My brother is a Xray tech. He went to Nuclear Med school in Memphis and while in school he worked weekends as a tech. One night he got a call at 2 a.m. to do a barium enema on a 92 year old women who was DNR and on lots of MS. He feared she would code on him in Xray so he refused take her unless the resident who ordered the exam would come to xray with him. She was mad about it but finally came. He placed here at the foot of the bed behind a table that held his supplies. It hit here about the waist. He said as he went to insert the tip of the barium cath he felt resistance. He said as he turned to ask the resident if she did rectal exam he removed the tip. As he did the patient exploded all over the resident. He said that the poop covered her from table level all the way up and over her head. He said it even hit the wall behind her. Th only part of her upper body not covered was where her eyes where covered by glasses. He said she couldn't say anything due to the fact it was all over her mouth.

Ha ha, that's really horrible :rotfl: .

Emma

Specializes in LTC, CPR instructor, First aid instructor..
Ha ha, that's really horrible :rotfl: .

Emma

I can see it all now.
I once worked with a fellow EMT whose house was like this. There was NO excuse for that with that person. I also have been in several houses like this, but at least they were patients. But the Gorilla was the one that got me laughing.:rotfl:

When I was doing home health a few years ago I went into a house where everything was made of welded together hub caps.

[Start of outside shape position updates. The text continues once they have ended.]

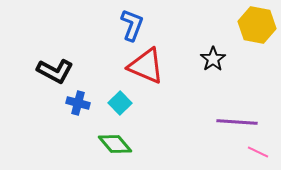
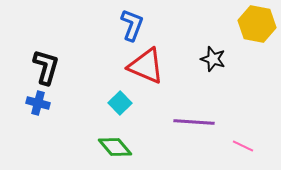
yellow hexagon: moved 1 px up
black star: rotated 20 degrees counterclockwise
black L-shape: moved 9 px left, 4 px up; rotated 102 degrees counterclockwise
blue cross: moved 40 px left
purple line: moved 43 px left
green diamond: moved 3 px down
pink line: moved 15 px left, 6 px up
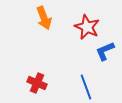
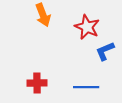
orange arrow: moved 1 px left, 3 px up
red cross: rotated 24 degrees counterclockwise
blue line: rotated 70 degrees counterclockwise
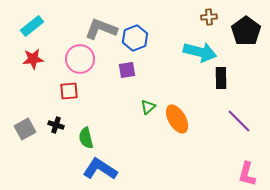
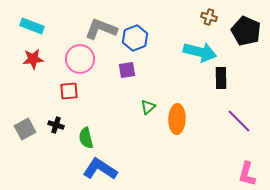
brown cross: rotated 21 degrees clockwise
cyan rectangle: rotated 60 degrees clockwise
black pentagon: rotated 12 degrees counterclockwise
orange ellipse: rotated 32 degrees clockwise
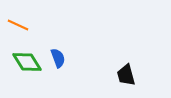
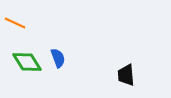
orange line: moved 3 px left, 2 px up
black trapezoid: rotated 10 degrees clockwise
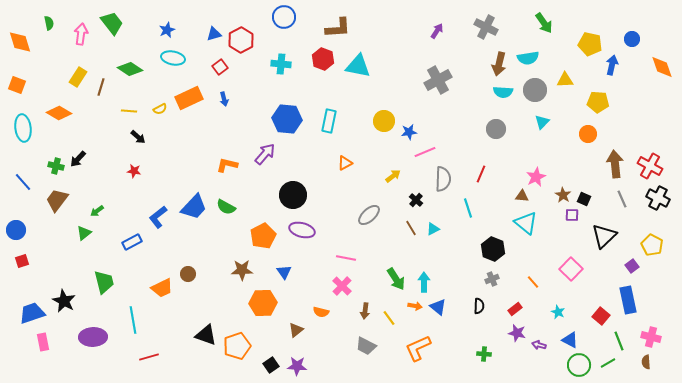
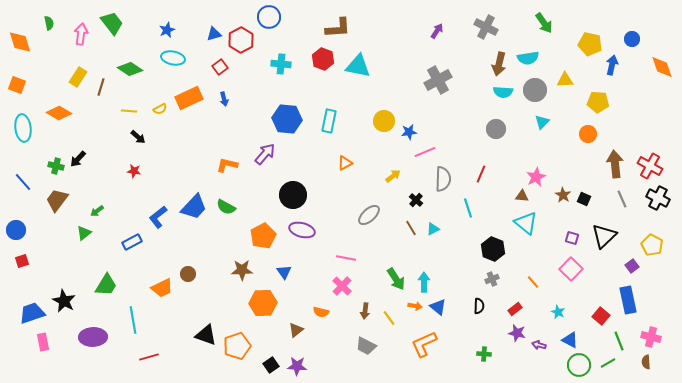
blue circle at (284, 17): moved 15 px left
purple square at (572, 215): moved 23 px down; rotated 16 degrees clockwise
green trapezoid at (104, 282): moved 2 px right, 3 px down; rotated 45 degrees clockwise
orange L-shape at (418, 348): moved 6 px right, 4 px up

When I say everything, I mean everything except the TV. Even the tiolet seat. It was like something out of the ravings of the recesses of a lunatic's mind. Who would want this? Why would someone want this? Very creative in a cluttered, metallic, sharp edged sort of way.

:uhoh21: :chuckle :uhoh3:

You know, after reading this thread and almost crying with laughter and horror, my greatest surprise is the frequency with which morbidly obese women use their fat pads and breasts as ersatz purses. Milk cartons, sandwiches, kittens, spare change, car keys, you name it. The ultimate in utilitarian thinking, I guess.

This is the very reason we are nurses. We are a unique bunch in that we become fixated on, talk about, and laugh at all the sick, yucky stuff, and we have such a sick sense of humor. I just looooove it. Gotta love a nurse. Lots of people would gag, pass out, or be revolted at the stuff we deal with on a daily basis.

TOO TRUE. After reading these stories and hearing some from nursing friends, you really see how tough nurses have to be.